───── Text segment ─────

Tuesday, November 24, 2009

Money & Business

The Cosmic Code

Does the universe run on a simple computer program?

By Charles W. Petit
Posted 8/11/02

Perhaps the year's most unusual bestseller is A New Kind of Science, a doorstop of a book by physicist and erstwhile boy wonder Stephen Wolfram. With its publication in May, the author emerged from more than 10 years of near isolation from mainstream research to proclaim he's the first to glimpse how the universe really works. The theme of its 1,200-plus pages: The universe is in essence just a simple computer program. All of its complexity, up to and including ourselves, is the product of just a few, as-yet-unknown instructions--the equivalent of a few lines of code in a digital computer.

More than 150,000 copies of the book, published by Wolfram's own company and dubbed simply "ANKOS" in technophile Internet chat rooms, are in print. Wolfram's bold claims to all-encompassing answers have clearly struck a chord, at least in the public. But among scientists, who have now had time to ponder Wolfram's message, the reception has been more muted. One factor is pique, on the part of those who say Wolfram takes credit for insights that have been in circulation for years. Others are skeptical precisely because the revolution Wolfram is brashly proclaiming has been proclaimed before--yet caused barely a ripple in mainstream science.

───── Supplied material ─────

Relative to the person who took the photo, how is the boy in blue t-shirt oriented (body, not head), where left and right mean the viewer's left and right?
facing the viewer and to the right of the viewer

─────
───── Supplied material ─────

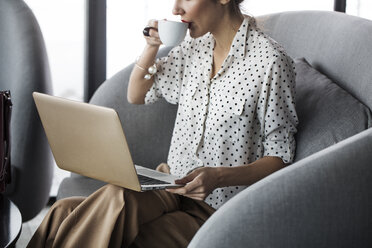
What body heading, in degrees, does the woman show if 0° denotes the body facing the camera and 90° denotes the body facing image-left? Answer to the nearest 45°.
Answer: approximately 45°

─────

■ **Actions to take**:
1. How many copies of Wolfram's book are in print, according to the article on "A New Kind of Science"?
2. From the article on "A New Kind of Science", reproduce word for word the passage that opens with the words containing "Tuesday, November 24, 2009" and closes with "a digital computer.".

■ **Answers provided**:
1. More than 150,000 copies.

2.
Tuesday, November 24, 2009

Money & Business

The Cosmic Code

Does the universe run on a simple computer program?

By Charles W. Petit
Posted 8/11/02

Perhaps the year's most unusual bestseller is A New Kind of Science, a doorstop of a book by physicist and erstwhile boy wonder Stephen Wolfram. With its publication in May, the author emerged from more than 10 years of near isolation from mainstream research to proclaim he's the first to glimpse how the universe really works. The theme of its 1,200-plus pages: The universe is in essence just a simple computer program. All of its complexity, up to and including ourselves, is the product of just a few, as-yet-unknown instructions--the equivalent of a few lines of code in a digital computer.